Say That Again: 9 Iconic Voices That Shaped Pro Sports
Thanks to the phenomenon that is Ted Williams (the homeless internet voice sensation, not the half-frozen headless Red Sox hall of famer), people have been discussing what makes a voice great. Does it have to sound good, or is originality the most prized attribute? Well, this list has voices that sound great, voices that sound like a Bob Dylan chipmunk and some in between. An iconic sports voice, for whatever reason, moves your mind to another place. Here are the good, the bad, and the fugly: 9 Iconic Voices That Shaped Pro Sports.
9. Harry Caray
It’s not the most harmonious voice on this list, but the title says iconic, not “pretty.” So Caray makes the cut for his close affiliation with all things Cubs, as well as his ability to reach out to people from beyond the grave through Will Ferrell’s inaccurate, but hilarious impression.
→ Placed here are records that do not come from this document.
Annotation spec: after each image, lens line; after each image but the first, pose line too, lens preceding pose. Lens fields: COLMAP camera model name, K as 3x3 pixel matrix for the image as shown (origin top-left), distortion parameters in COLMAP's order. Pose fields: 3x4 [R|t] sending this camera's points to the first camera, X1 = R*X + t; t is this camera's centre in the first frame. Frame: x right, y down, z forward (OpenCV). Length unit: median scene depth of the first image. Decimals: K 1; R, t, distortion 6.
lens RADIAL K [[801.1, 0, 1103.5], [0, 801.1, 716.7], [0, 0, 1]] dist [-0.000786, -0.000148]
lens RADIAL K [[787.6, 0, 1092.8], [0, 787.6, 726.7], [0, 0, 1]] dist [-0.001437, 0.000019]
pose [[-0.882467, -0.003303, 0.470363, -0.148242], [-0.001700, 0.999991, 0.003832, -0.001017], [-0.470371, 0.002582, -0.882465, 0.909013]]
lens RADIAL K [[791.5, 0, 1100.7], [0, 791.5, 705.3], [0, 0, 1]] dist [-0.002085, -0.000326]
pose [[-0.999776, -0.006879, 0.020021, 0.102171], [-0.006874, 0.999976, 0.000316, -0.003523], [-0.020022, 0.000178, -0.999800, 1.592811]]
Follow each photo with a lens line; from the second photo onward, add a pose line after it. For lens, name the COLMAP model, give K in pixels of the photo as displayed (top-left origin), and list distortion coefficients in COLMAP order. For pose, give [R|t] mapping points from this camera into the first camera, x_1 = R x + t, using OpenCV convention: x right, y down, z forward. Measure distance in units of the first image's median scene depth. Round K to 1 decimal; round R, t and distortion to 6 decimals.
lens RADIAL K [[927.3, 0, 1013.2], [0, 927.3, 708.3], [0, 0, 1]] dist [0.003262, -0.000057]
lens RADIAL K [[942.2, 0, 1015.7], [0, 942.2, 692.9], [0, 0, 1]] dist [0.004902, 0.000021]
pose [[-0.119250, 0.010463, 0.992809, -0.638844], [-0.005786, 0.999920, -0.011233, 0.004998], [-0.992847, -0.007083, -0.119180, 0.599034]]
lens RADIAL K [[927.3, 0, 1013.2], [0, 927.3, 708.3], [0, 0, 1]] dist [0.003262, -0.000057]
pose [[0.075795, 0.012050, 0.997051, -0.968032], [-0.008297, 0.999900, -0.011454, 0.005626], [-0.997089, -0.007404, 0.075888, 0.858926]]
He sounded like he had a mouth full of nickels, but he sounded that way for so long, it became the voice of the Cubs.
8. Vin Scully
If you know the voice of the announcer of any baseball game in The Simpsons, then you know Vin Scully. The longtime voice of the Dodgers is considered one of the greatest, most iconic baseball voices of all time. Scully had a voice that seemed to fit hand in hand with baseball during an era when people would regularly listen to games, not just watch them. I hear Scully’s voice, and I think of the Wonder Years house, someone fixing a car in the garage, listening to the game with a glass of lemonade. And that was 15 years before I was born.
7. Mike Tyson
Never has a man’s body and voice been so incongruous. The hulking man-child was killing opponents at the age of 19, but his voice was more appropriate to a dwarf in a helium factory. Combine the goofy voice with his affinity for using SAT prep-level vocab and you’ve got a walking punchline. Of course, no one would ever say it to his face.
6. Howard Cosell
His stint at ABC allowed or forced him to cover every sport under the sun. If there was a big moment in sports, you could bet dollars to donuts that Cosell would be in the booth. Of course, my describing the voice is a little silly considering you can click above and hear for yourself, but he became the voice of all sports for a couple generations and is probably the most parodied voice on this list.
5. Pat Sumerall
While Madden got most of the glory, Summerall was the glue that held every game together with his methodical, almost robotic voice. He became the voice of the NFL for a generation of “Madden” fans, who where haunted by utterances like “flag on the play…” or “Bo-niol, lining up to kick.” Listening to him was like enjoying the control to Madden’s chaos.
4. Michael Buffer
If there’s something big to be said, send out a search party, kidnap Michael Buffer and get him to say it. The voice of every important boxing introduction of the past 25 years has lent his stylings to other sports, but “Let’s get reaaaaady to ruuuuuuuuummmmmmmmble” comes at a price. Rumor is he charged Jerry Jones a cool million to perform before a Cowboy game.
3. Muhammad Ali
I don’t know how to begin describing not only Ali’s voice, but his cadence. I don’t think I would be going out on a limb by deeming him one of the first rappers to appear on the cultural radar. His rants sounded like soft-spoken songs that managed to sting despite being easy on the ears. The quintessential iron fist in a steel glove. Whatever. Just watch the video.
2. Keith Jackson
The voice of college football differs greatly from the voice of the pros. NFL teams are mostly cosmopolitan affairs, while college games take place in Ann Arbor, Austin, and Baton Rouge. Keith Jackson was able to turn every play into a home-spun yarn filled with southern idioms that felt like we weren’t watching a nationally televised game, but rather a TV in a rec room with a gregarious southerner.
1. Dick Vitale
Vitale has always been a divisive character in college basketball. Many loved him years back, but it seems recently that his exclamations (which sound like someone is squeezing the air out of him) seem a little desperate and played out. He constantly sounds like an air horn running out of gas, but the problem is – he never does. He keeps going on like that. Year in and year out. Great. Now I’ve depressed myself.